Du commentaire de Proclus sur le Timée de Platon, par M. Jules Simon[3]. — Les plus hautes inspirations du génie antique ont échappé pour la plupart à la ruine qui semble menacer fatalement les œuvres de l’homme. Homère, Lucrèce, Virgile, Aristote, Platon, ont traversé les âges, comme pour nous consoler du terrible naufrage de toutes choses, en nous initiant aux mystères de la beauté suprême. Glorieux privilége ! les grands monumens de la pensée se sauvent par leur grandeur même. Ils surnagent et dominent, parce qu’ils gardent, bien au-delà des sociétés qui les ont vus naître, une puissance active et toujours présente, et en répondant aux besoins éternels de notre nature, en éveillant des sympathies qui ne sauraient se prescrire, ils restent, pour ainsi dire dans tous les temps, actuels et nécessaires. Chaque génération, aux époques les plus obscures, les reçoit et les transmet, comme un legs sacré, souvent même sans les avoir compris, et une sorte de respect traditionnel les protége contre la destruction. Au moyen-âge, dans les ténèbres et les incertitudes de l’esprit, les misères d’une société pénible, les extases de la foi, le docteur et le moine, tous ceux enfin qu’un faible rayon éclaire encore, se tournent vers Aristote et Platon, parce qu’un éternel pressentiment du vrai et du beau les attire à ces grands hommes, comme à un foyer toujours lumineux. Platon, pour les chrétiens, est toujours divin. Aristote règne en maître absolu. L’un, six cents ans après sa mort, se transfigure avec éclat dans l’école d’Alexandrie ; l’autre est médité, commenté, cité comme la Bible. Il importe donc de rechercher en dehors d’eux-mêmes, dans leurs disciples chrétiens ou païens, les transformations successives de leurs doctrines. Alexandrie est comme un sanctuaire reculé de Sunium. Le commentaire obscur du disciple éclaire souvent le texte immortel du maître. Ammonius procède de Platon ; et c’est par lui, par Plotin, Jamblique, Porphyre et Proclus, que les doctrines platoniciennes sont transmises au moyen-âge. Ainsi, pour savoir Platon, pour comprendre en bien des points la philosophie du moyen-âge, il faut savoir Proclus.

→ **Tâche demandée a**: Indique si chacun de ces énoncés concorde avec le passage sur le commentaire de Proclus, en répondant par oui ou non et en citant les mots décisifs du passage : (i) Platon est toujours divin pour les chrétiens ; (ii) les grands monuments de la pensée se sauvent grâce aux sociétés qui les ont vus naître ; (iii) pour savoir Platon, il faut savoir Proclus.

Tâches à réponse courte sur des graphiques
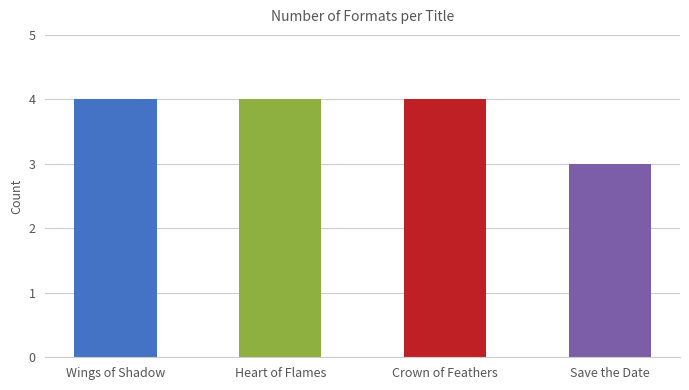

What position from the right is Save the Date?

1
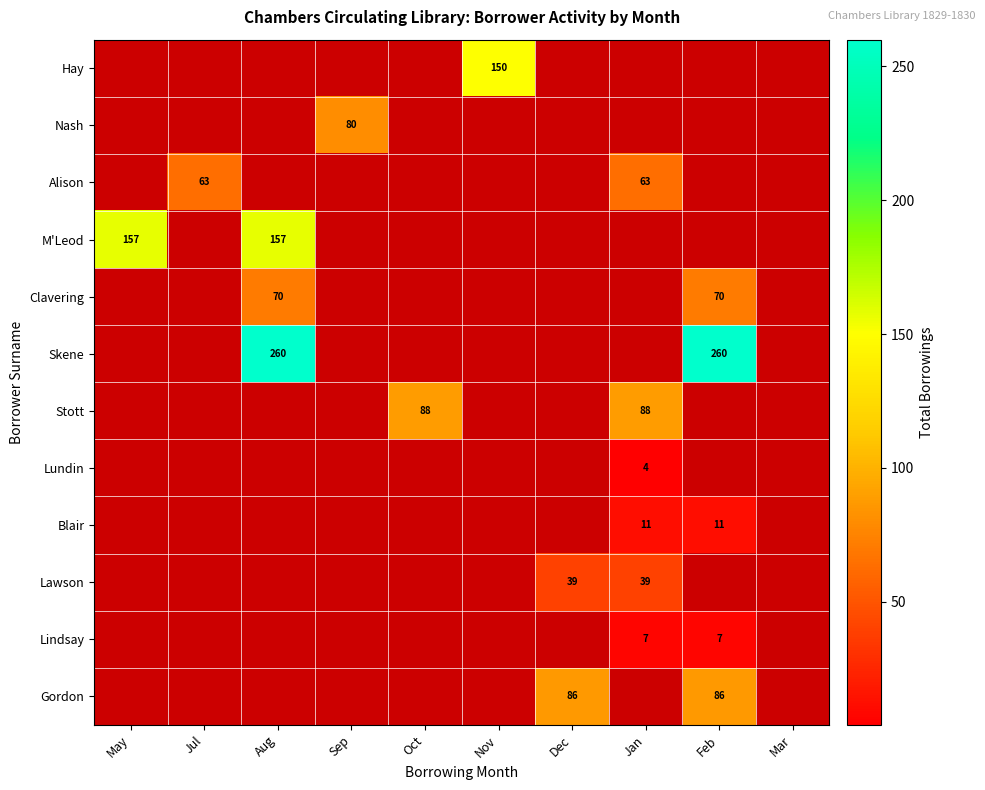

The Gordon series shows 86 at Dec. True or false?

True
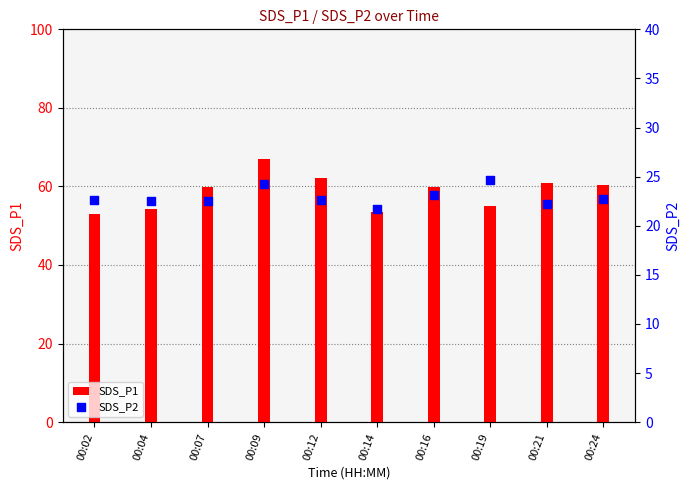

At how many categories does at least one series exceed 61?

2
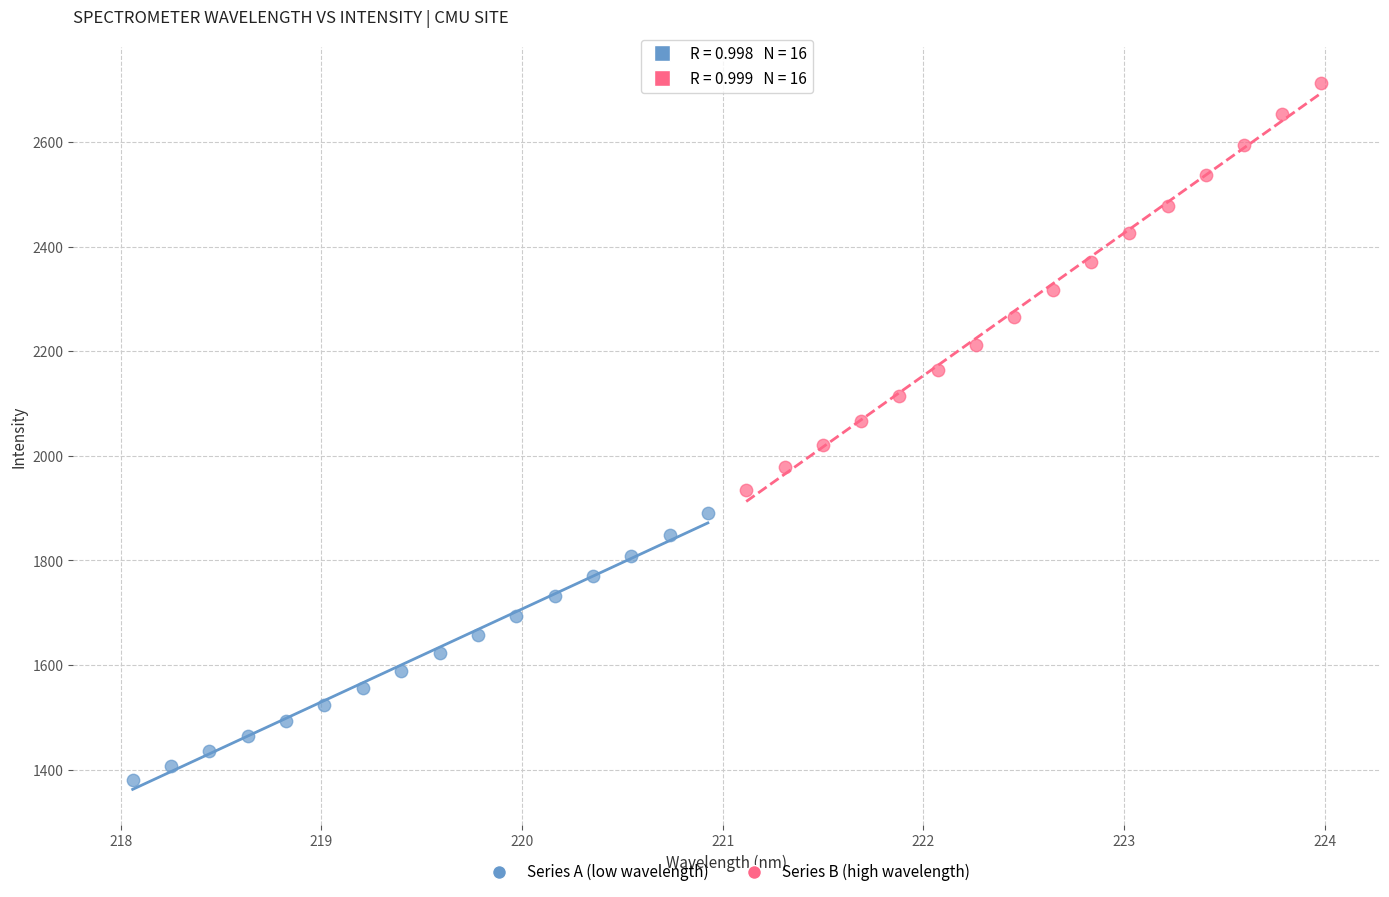

Which series has the widest spread of Y values?

Series B (high wavelength)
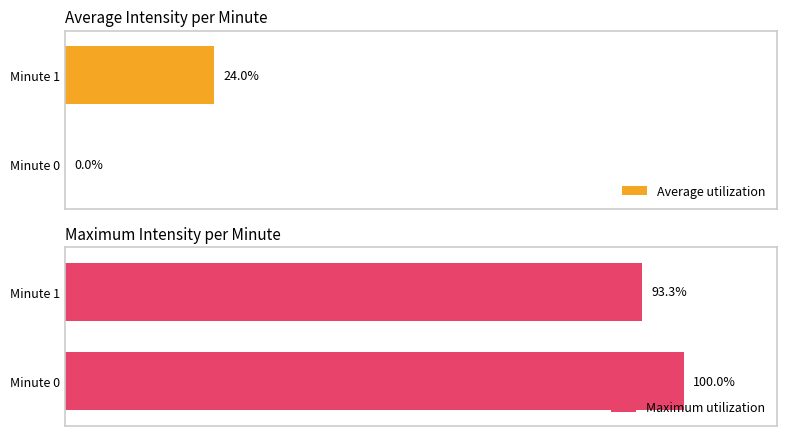

Reading left to right, list all the values displayed in this chart.

Average utilization: 0=0.0	1=24.0
Maximum utilization: 0=100.0	1=93.3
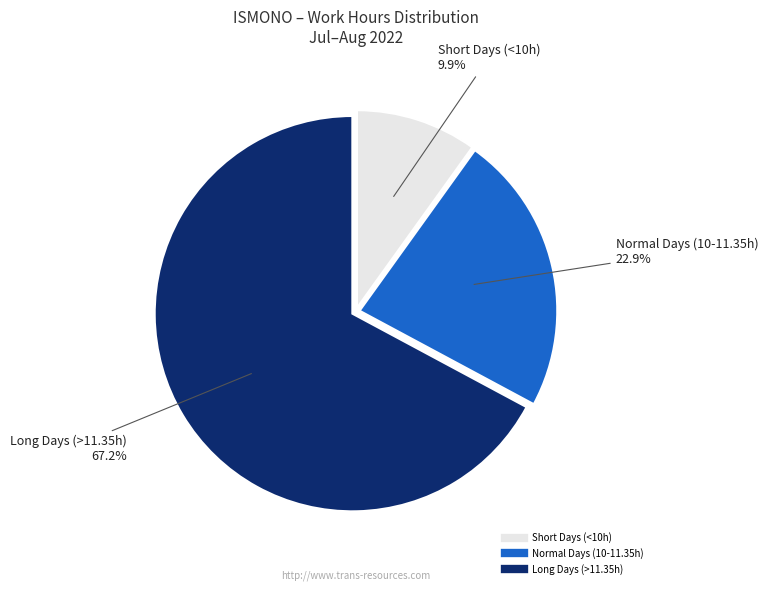

How many slices are in this pie chart?

3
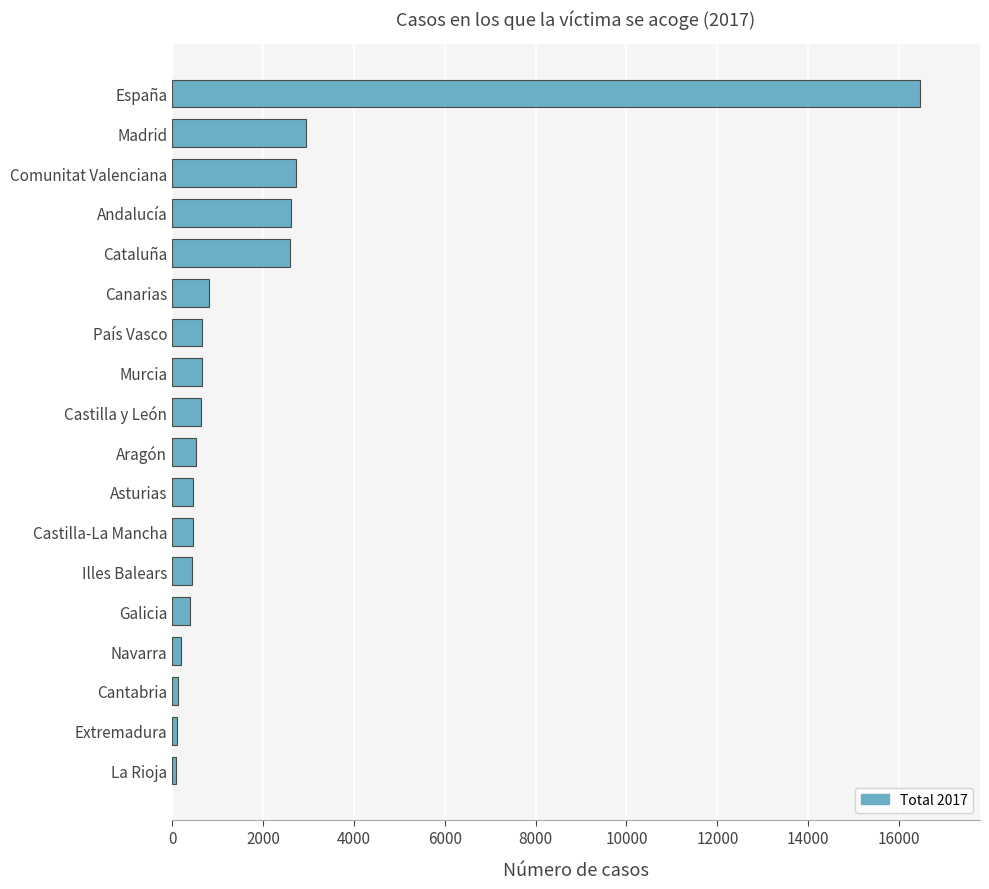

Which category has the highest value across all series?

España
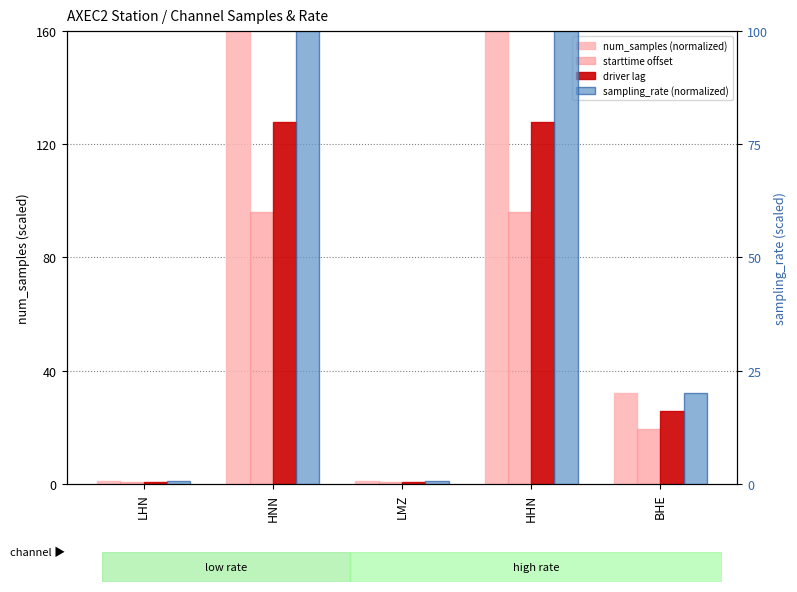

What is the difference between the highest and lowest values at LHN?

0.3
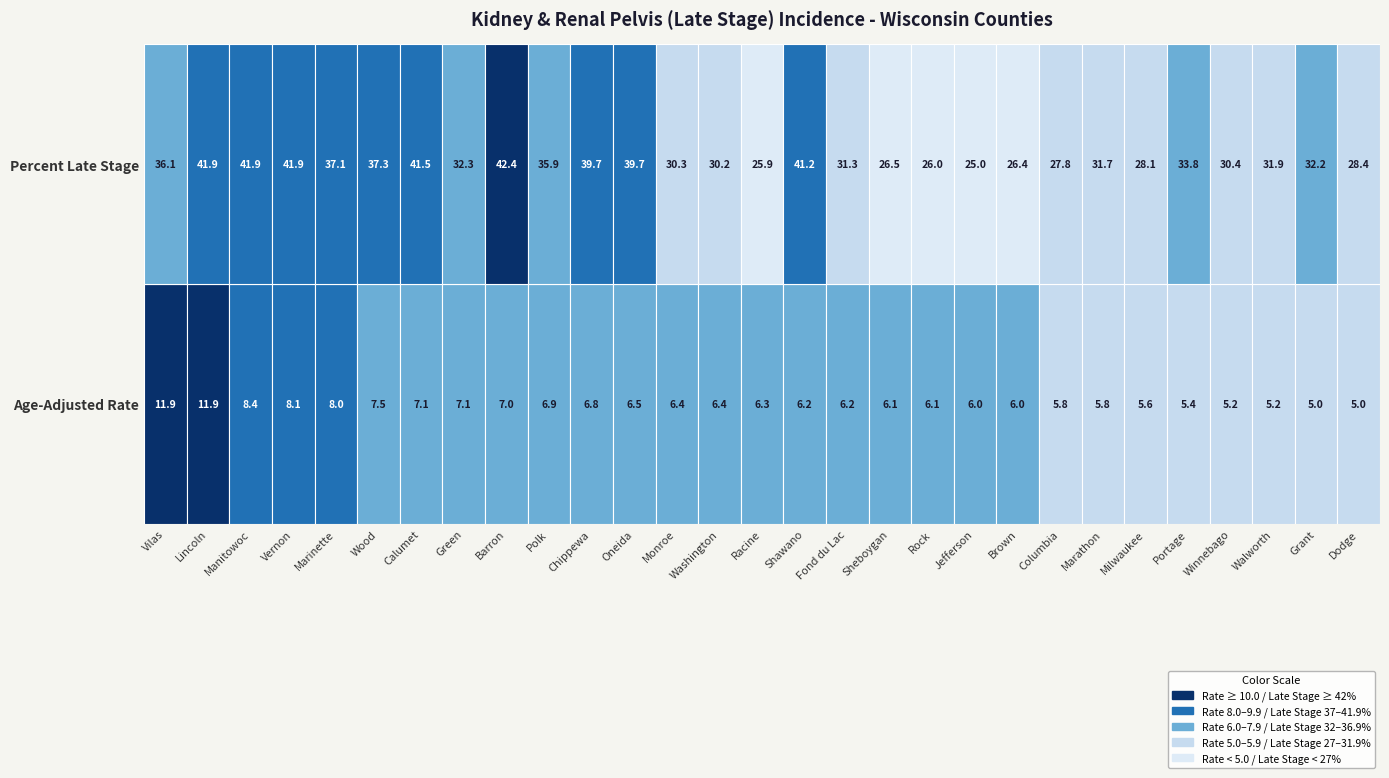

What is the difference between the second highest and minimum values in the Percent Late Stage series?

16.9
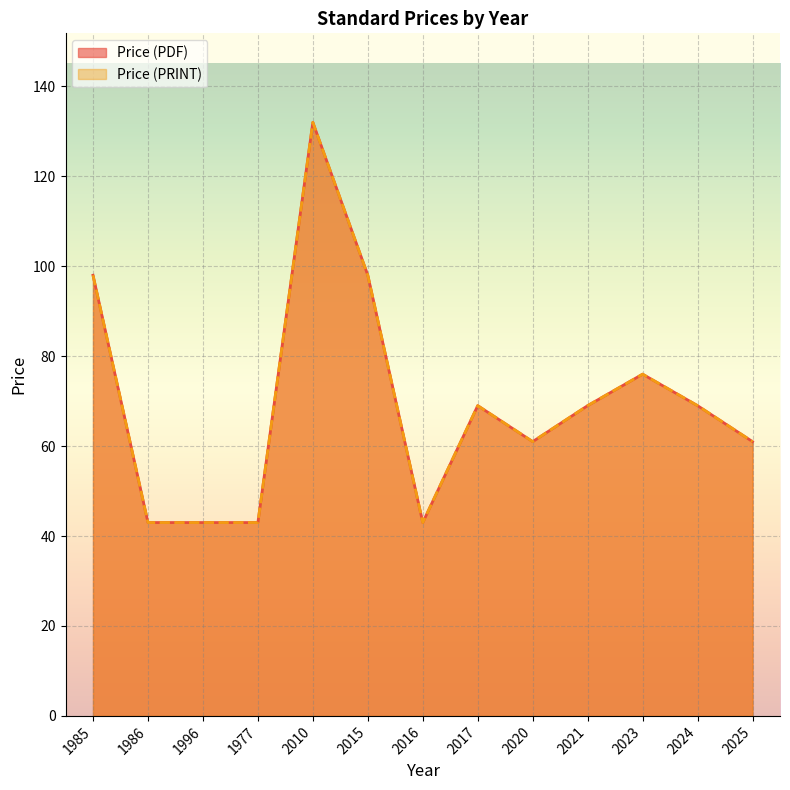

Between 1985 and 2023, which series saw the biggest shift?

Price (PDF)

→ **Tâche demandée b**: Présente sous forme de liste numérotée les lignes des données, depuis celle qui contient « How many slices are in this pie chart? » jusqu'à la fin des données, ces deux limites comprises. Omets les lignes vides et les images.

→ **Solution proposée a**:
(i) Oui : « Platon, pour les chrétiens, est toujours divin. »
(ii) Non : « les grands monumens de la pensée se sauvent par leur grandeur même. »
(iii) Oui : « pour savoir Platon, pour comprendre en bien des points la philosophie du moyen-âge, il faut savoir Proclus. »

→ **Solution proposée b**:
1. How many slices are in this pie chart?
2. 3
3. Which category has the highest value across all series?
4. España
5. What is the difference between the highest and lowest values at LHN?
6. 0.3
7. What is the difference between the second highest and minimum values in the Percent Late Stage series?
8. 16.9
9. Between 1985 and 2023, which series saw the biggest shift?
10. Price (PDF)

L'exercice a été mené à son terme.